А вот другой конвойный, судя по нашивкам, старший. Этот рыжий здоровяк увидал непорядок в происходящем. Он набросился на женщин, выбил из рук корзинки, топтал ногами содержимое, орал и гнал женщин. На следующем полустанке он вырезал большую дубинку и, прохаживаясь вдоль платформ, красноречиво показывал ее нам. Один из раненых с соседней платформы попросился оправиться. Ему разрешили слезть, и он сел в небольшом поле с картошкой рядом с рельсами. Расчет его был прост: больше всего ему нужна была картошка. Но он увлекся и слишком долго сидел на корточках. Налетел рыжий немец, начал его избивать и топтать ногами. Бедняга еле взобрался на платформу.

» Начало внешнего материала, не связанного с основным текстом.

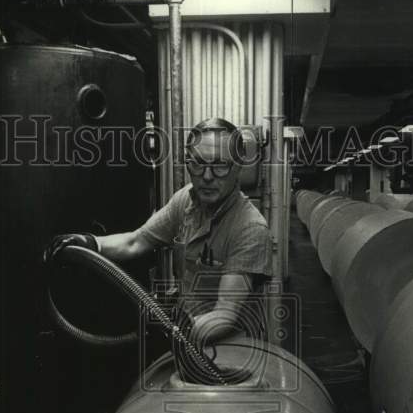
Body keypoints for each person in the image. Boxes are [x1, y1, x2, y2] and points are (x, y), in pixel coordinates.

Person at [46, 117, 273, 348]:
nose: (206, 176)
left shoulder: (250, 228)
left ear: (238, 167)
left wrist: (171, 330)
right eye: (197, 163)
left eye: (220, 165)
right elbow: (137, 241)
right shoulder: (185, 200)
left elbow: (225, 314)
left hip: (233, 352)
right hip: (187, 341)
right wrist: (91, 243)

Ехали мимо полевых аэродромов, где стояли черные самолеты с окрашенными в желтый цвет концами крыльев. По дорогам шли колонны крытых грузовиков, плавно колеблясь на мягких рессорах. И все это было устремлено на север, на Ленинград. Наконец выгрузка в Двинске. Долго сидели на станции. Опять стали маячить в стороне женщины с корзинами. Но где тут накормить толпу в несколько сот человек, которые не ели три дня. Со мной рядом держался знакомый лейтенант, раненный в пятку. Из кинутого нам женщинами ему удалось выхватить пару вареных картофелин, не больше грецкого ореха. Одну он дал мне. В этой толпе знакомых больше никого не было.